Anyway, for what it's worth, before I (just now) became aware of Peikoff's statement on the McCaskey matter, I had already purchased David Harriman's The Logical Leap, and Peikoff's The Art of Thinking course (one of the lecture courses from Peikoff's age 50-60 prime-period I hadn't heard yet) is already on its way. The more I study these two individuals - Ayn Rand and Leonard Peikoff - the more it keeps coming together and making total sense. Still not sold on all the (ultra-contemptuous) "Kant is evil" polemics, but I'm almost grasping the full context in which some of these polemics were formed. And her theory of concepts as inductive generalizations - the center of it all, the thing that really matters most in the end, long-term - is effing brilliant and cements Rand's place alongside Aristotle as the greatest philosopher to date. When Rand commends Peikoff for his ability to communicate Objectivist ideas "superlatively" (her word), there's no shittin' about it: he knows his Objectivism pretty much as well as anyone alive. (For whatever reason, Branden pretty fell off the map in this area; his theory-practice integration dropped through the floor, he indicates a failure to understand Objectivism by projecting his own psychological issues onto Objectivism's theoretical structure, and he hasn't produced anything like Peikoff's lecture courses since the Break. Just as with his relation to Rand, the Philosopher outlasts the Psychotherapist.) (Meanwhile, I'm the leading authority on the next level/integration beyond Objectivism: Perfectionism.) As his Understanding Objectivism course essentially established, the Objectivist methodology - the center of it all - is pretty much invincible, having to be invoked in order to be attacked. Once you account for how concepts (our means of grasping reality) are formed objectively, the rest falls into place.
(Damn, if only an in-fashion socialist had come up with the measurement-omission account, the academy would have lapped it all up already. But then again, the kind of integration it took to arrive at the theory of concepts is the same kind of integration involved in recognizing the truth of the moral rightness of capitalism. Hell, just to recognize this point requires an appreciation of and good job integrating the method. I ask again, as I did the other day, do present-day mainstream academic philosophers even know what "integration" means? By the way, there is ample justification for Rand's contempt towards the "academic model," a model drenched in social metaphysics. The contempt here seems quite mutual; they don't like her and she didn't like them. Of course, by a number of indicators, the academy isn't stuck in quite as big a pile of shit as it was mid-20th-century; the ascendancy of Aristotle - kinda hard to stop that juggernaut, innit? - and the relative decline of assholes like Marx and other socialists has surely added to the conceptual clarity going on there. And Rand is getting some traction in the area of ethics without any meaningful criticism in opposition, as well. Let's not forget about that.)

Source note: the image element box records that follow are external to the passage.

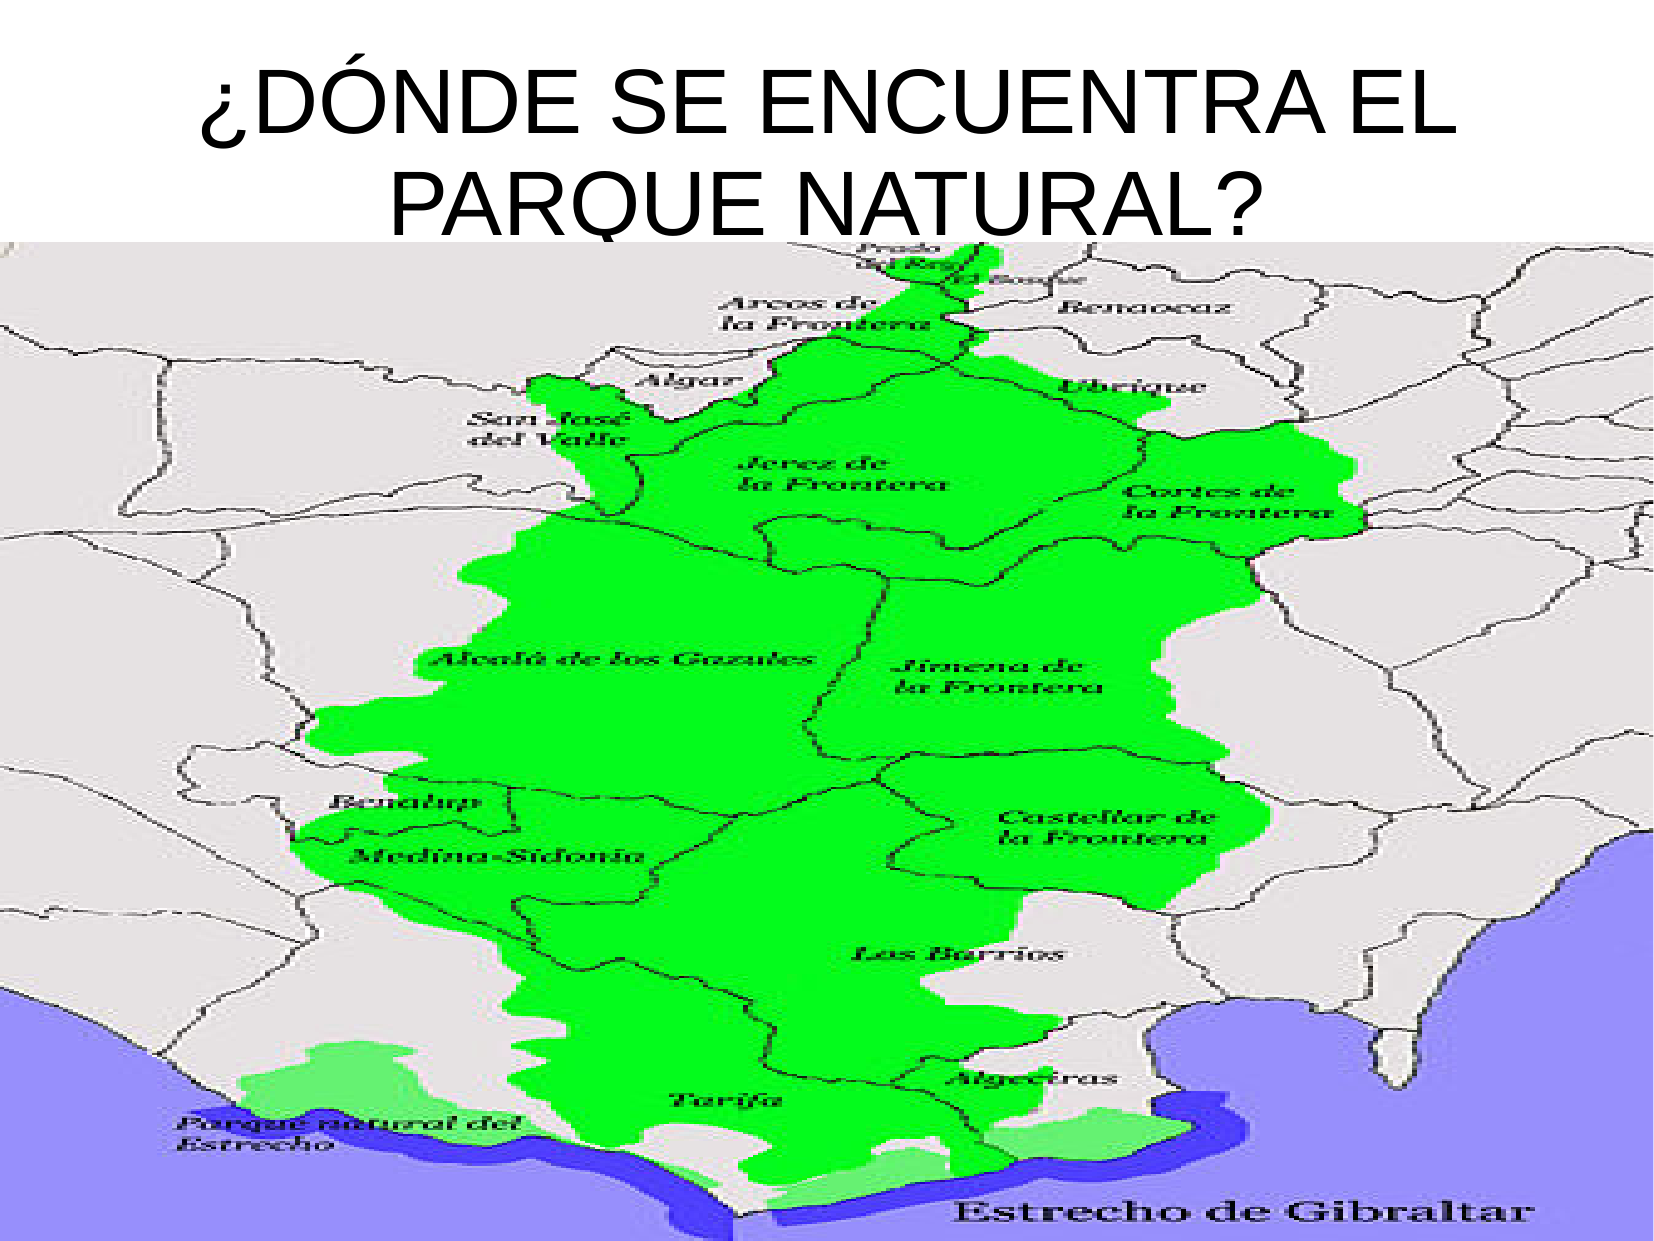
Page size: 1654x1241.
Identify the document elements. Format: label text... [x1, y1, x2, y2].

picture [0, 242, 1654, 1241]
title ¿DÓNDE SE ENCUENTRA EL PARQUE NATURAL? [82, 49, 1571, 242]
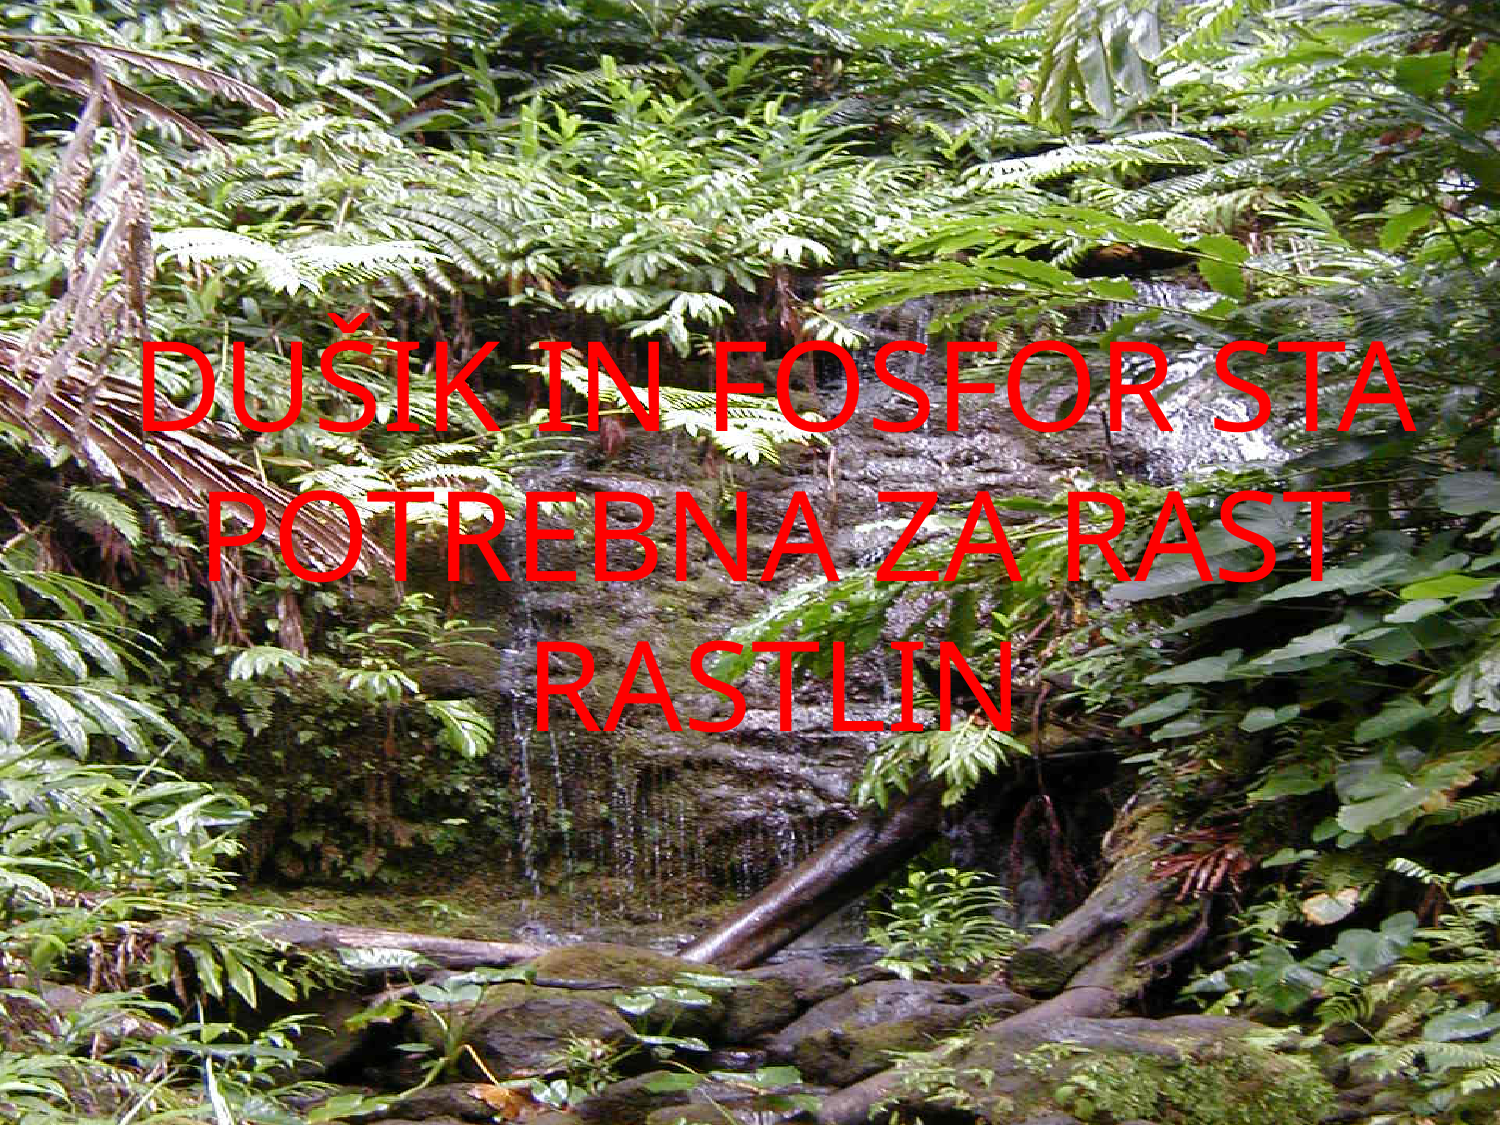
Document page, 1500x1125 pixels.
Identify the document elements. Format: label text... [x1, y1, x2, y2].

subtitle [225, 900, 1275, 976]
picture [0, 0, 1500, 1125]
title DUŠIK IN FOSFOR STA POTREBNA ZA RAST RASTLIN [112, 174, 1438, 888]
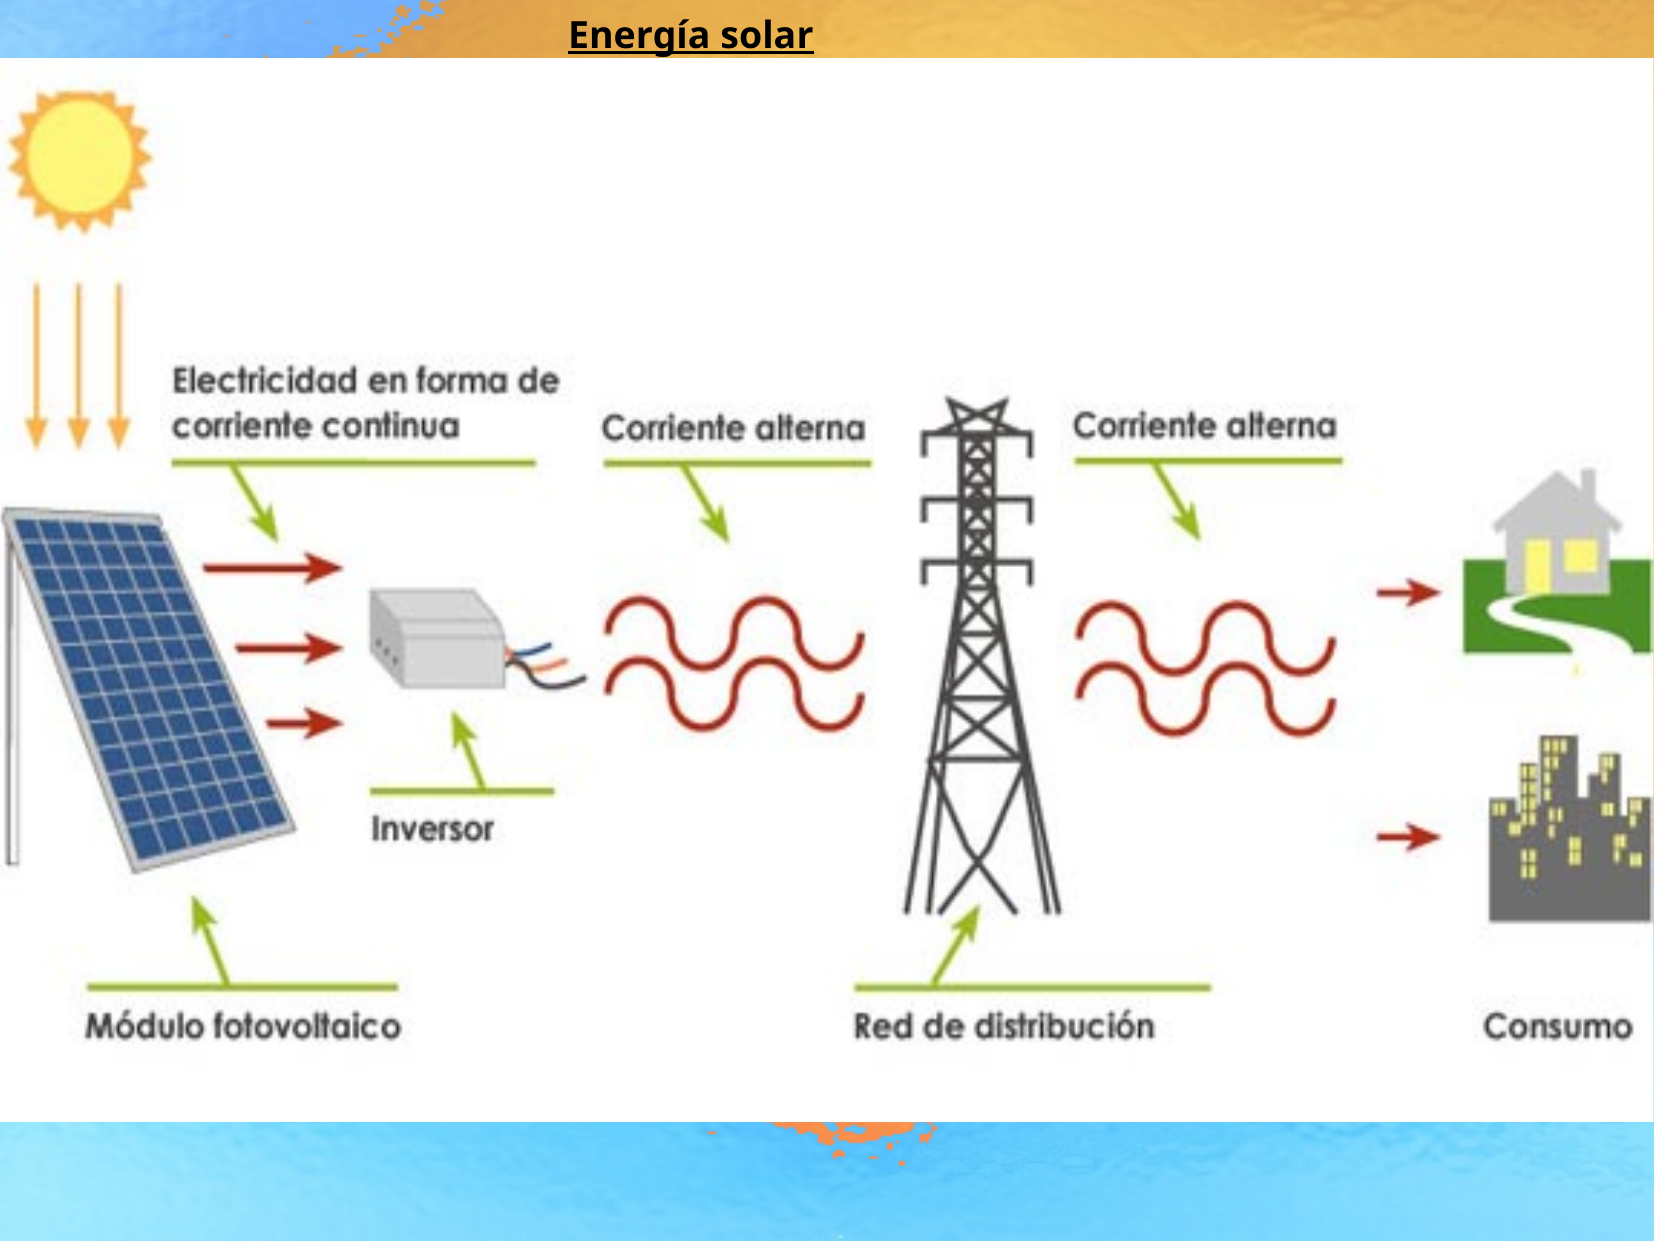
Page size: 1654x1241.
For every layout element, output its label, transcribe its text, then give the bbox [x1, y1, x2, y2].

picture [0, 0, 1654, 1241]
text_box Energía solar [553, 0, 862, 58]
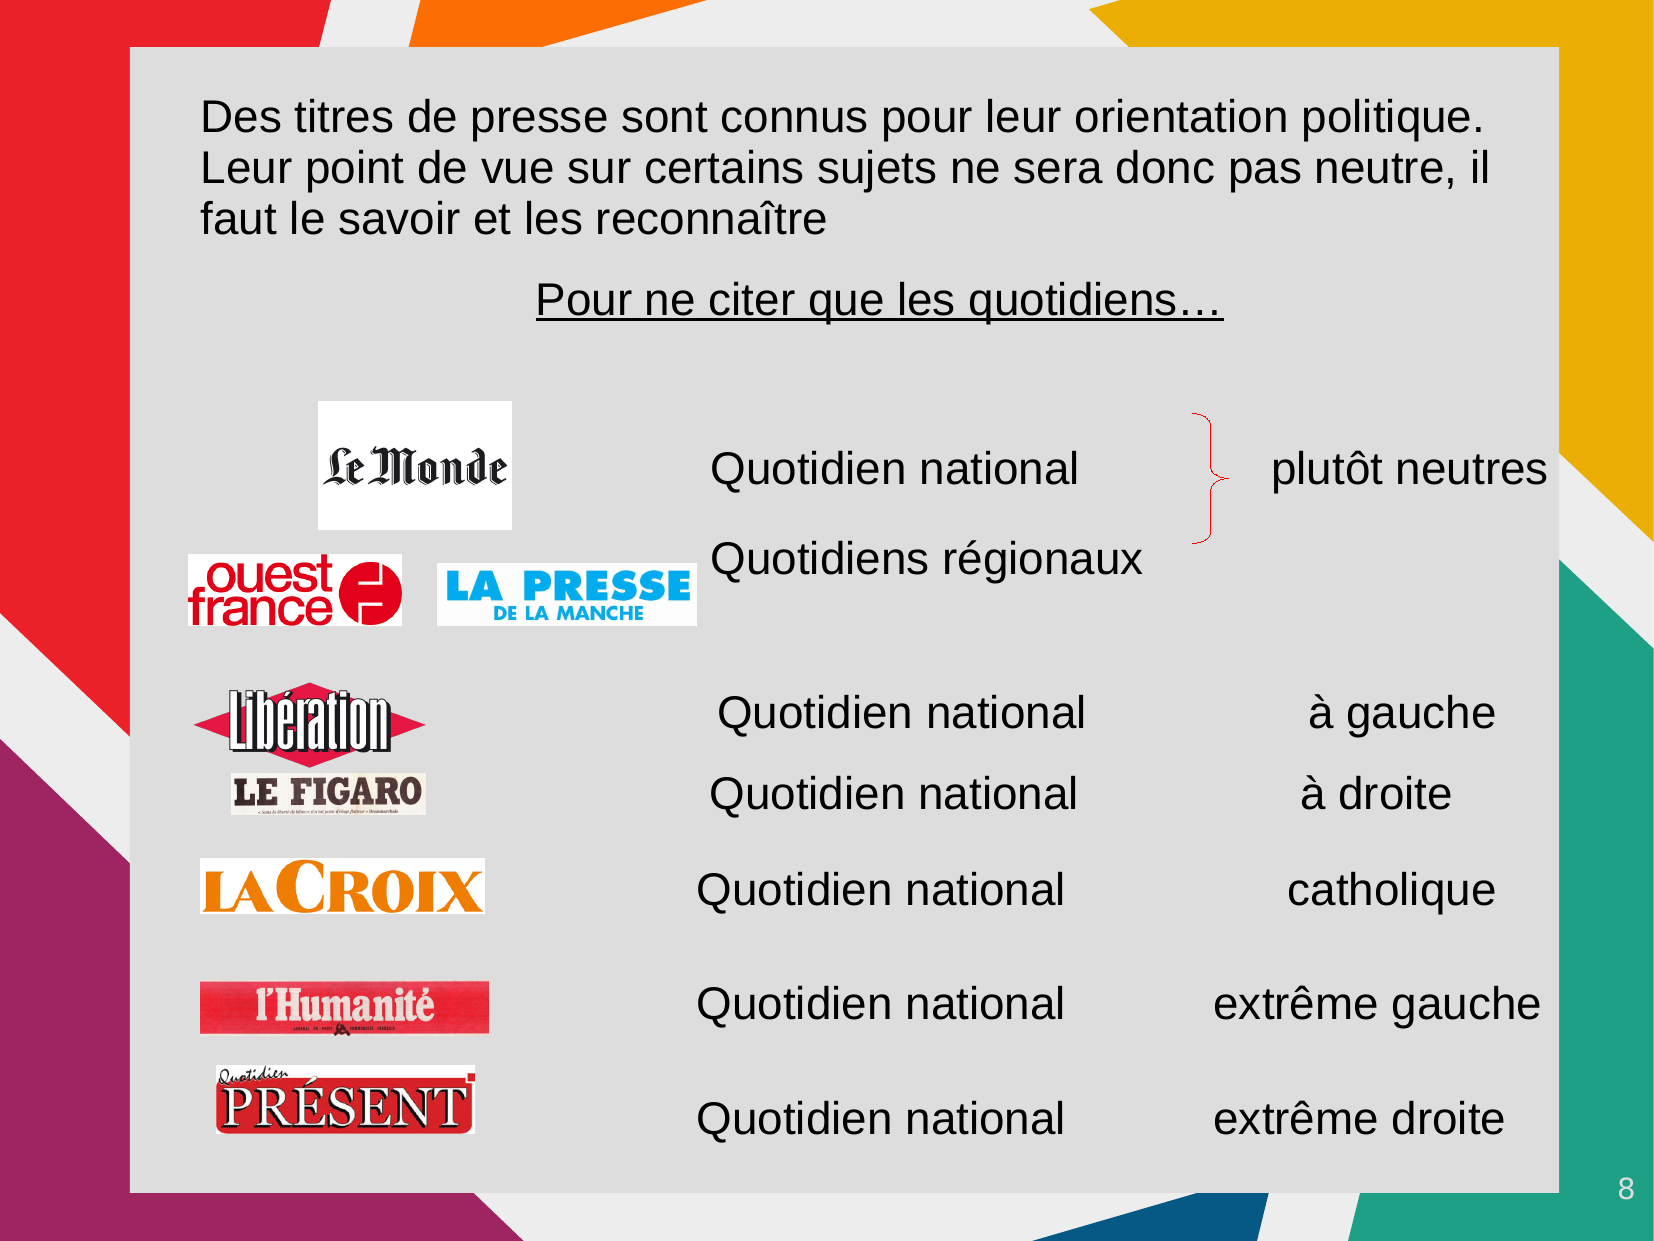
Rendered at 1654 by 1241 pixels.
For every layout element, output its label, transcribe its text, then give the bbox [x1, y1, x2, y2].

picture [231, 773, 426, 815]
picture [318, 401, 512, 530]
list Des titres de presse sont connus pour leur orientation politique. Leur point de vue sur certains sujets ne sera donc pas neutre, il faut le savoir et les reconnaître Pour ne citer que les quotidiens… Quotidien national plutôt neutres Quotidiens régionaux Quotidien national à gauche Quotidien national à droite Quotidien national catholique Quotidien national extrême gauche Quotidien national extrême droite [129, 47, 1560, 1193]
picture [437, 563, 697, 626]
picture [200, 858, 485, 914]
picture [188, 554, 402, 626]
picture [216, 1065, 475, 1134]
picture [193, 682, 426, 768]
picture [200, 980, 489, 1036]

Speaking of integration, I'm still trying to integrate what Peikoff is doing bringing up his "stature" in the Objectivist movement in these kinds of disputes. Again, Peikoff does note that his comments in the email presupposed a context shared amongst all the recipients. Still, there's something "off" about it, perhaps part of the same tone that comes off (sense-of-life-wise) as so contemptuous. Anyway, I've got bigger fish to fry than spending a lot of time focusing on this stuff. I look forward to listening to his course, reading the Harriman book, and integrating it all as need be into my forthcoming treatise. This thing needs to come out of the starting gate full-speed with bases amply covered, see.